And now in this week, this holiest of weeks, the week in which the Son of God kneels before us to tend to our deepest wounds, we whisper, Save us that we may live forever with you in the Kingdom to come!
Lord, remember me when you come into your Kingdom, cried out the repentant thief. Two bookends to one glorious week of salvation.
One of Jesus’ deepest heart-cries this week is the longing for us to understand what was in his heart for us. Mary, who anointed him at Bethany a few short days before his Passion—she understood him. His mother who met him on the way to Calvary as he trudged beneath the wooden beams of our salvation—she understood him. John, standing beneath the cross to receive for all of us the precious treasure of Jesus’ mother—he understood him.

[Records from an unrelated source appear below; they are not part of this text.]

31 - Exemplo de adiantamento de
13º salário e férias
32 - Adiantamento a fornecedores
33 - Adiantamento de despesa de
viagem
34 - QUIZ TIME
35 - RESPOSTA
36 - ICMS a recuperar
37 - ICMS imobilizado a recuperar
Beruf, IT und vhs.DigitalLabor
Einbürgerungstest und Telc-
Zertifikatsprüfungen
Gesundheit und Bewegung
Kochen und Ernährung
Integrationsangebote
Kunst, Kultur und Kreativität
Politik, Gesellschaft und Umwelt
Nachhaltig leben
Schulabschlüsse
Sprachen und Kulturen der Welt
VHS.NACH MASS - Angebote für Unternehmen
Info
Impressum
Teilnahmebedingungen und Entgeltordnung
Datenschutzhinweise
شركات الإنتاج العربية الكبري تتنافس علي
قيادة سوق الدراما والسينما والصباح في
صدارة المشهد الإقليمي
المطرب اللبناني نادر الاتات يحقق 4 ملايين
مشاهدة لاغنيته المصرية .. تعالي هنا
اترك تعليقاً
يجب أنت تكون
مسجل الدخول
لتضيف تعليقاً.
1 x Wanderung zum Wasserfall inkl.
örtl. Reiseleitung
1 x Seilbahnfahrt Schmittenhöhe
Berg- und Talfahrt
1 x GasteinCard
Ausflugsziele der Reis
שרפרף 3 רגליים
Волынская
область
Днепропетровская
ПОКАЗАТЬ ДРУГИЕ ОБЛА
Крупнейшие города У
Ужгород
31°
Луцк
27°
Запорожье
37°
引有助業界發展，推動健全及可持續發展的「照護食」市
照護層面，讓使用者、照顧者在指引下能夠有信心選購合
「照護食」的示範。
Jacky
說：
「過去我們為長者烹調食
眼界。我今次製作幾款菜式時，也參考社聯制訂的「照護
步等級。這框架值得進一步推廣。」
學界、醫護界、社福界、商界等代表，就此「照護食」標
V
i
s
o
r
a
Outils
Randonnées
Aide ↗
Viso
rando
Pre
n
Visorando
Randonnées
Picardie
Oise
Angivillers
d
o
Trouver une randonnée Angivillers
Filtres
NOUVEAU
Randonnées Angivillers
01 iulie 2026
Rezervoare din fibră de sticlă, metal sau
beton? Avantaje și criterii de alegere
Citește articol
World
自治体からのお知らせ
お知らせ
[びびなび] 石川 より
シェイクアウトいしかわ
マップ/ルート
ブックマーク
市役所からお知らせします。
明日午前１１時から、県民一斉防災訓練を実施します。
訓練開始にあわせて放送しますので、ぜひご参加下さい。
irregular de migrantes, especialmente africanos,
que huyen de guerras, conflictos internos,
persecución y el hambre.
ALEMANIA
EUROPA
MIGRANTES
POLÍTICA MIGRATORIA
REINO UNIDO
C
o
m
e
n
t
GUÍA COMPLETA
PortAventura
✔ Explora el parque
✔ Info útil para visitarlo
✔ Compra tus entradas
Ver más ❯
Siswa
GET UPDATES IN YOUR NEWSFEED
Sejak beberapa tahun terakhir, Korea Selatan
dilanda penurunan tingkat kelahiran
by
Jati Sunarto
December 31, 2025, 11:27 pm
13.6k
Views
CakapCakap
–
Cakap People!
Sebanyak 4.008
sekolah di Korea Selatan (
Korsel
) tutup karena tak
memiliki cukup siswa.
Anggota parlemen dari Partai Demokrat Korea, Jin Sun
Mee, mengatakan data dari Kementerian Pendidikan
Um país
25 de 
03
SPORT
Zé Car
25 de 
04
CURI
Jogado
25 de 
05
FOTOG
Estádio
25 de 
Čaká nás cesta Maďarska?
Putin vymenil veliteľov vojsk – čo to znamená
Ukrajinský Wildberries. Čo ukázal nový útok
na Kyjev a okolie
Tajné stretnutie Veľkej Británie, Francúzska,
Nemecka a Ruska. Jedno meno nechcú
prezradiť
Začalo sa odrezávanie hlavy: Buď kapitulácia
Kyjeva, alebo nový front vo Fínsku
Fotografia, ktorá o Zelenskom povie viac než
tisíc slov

There are many things in the world today that could make us run and hide, just as did the apostles who didn’t understand Jesus deeply enough to overcome their fear for themselves. Remember Hosanna. Save us that we may live forever with you in the Kingdom to come! Lord, remember me when you come into your Kingdom.
Whatever you are facing this Paschal Triduum and Easter-tide, Hope is here. Hope is strong. Hope has a name. Our hope is Jesus. Save us that we may live forever with you in the Kingdom to come! Lord, remember me when you come into your Kingdom.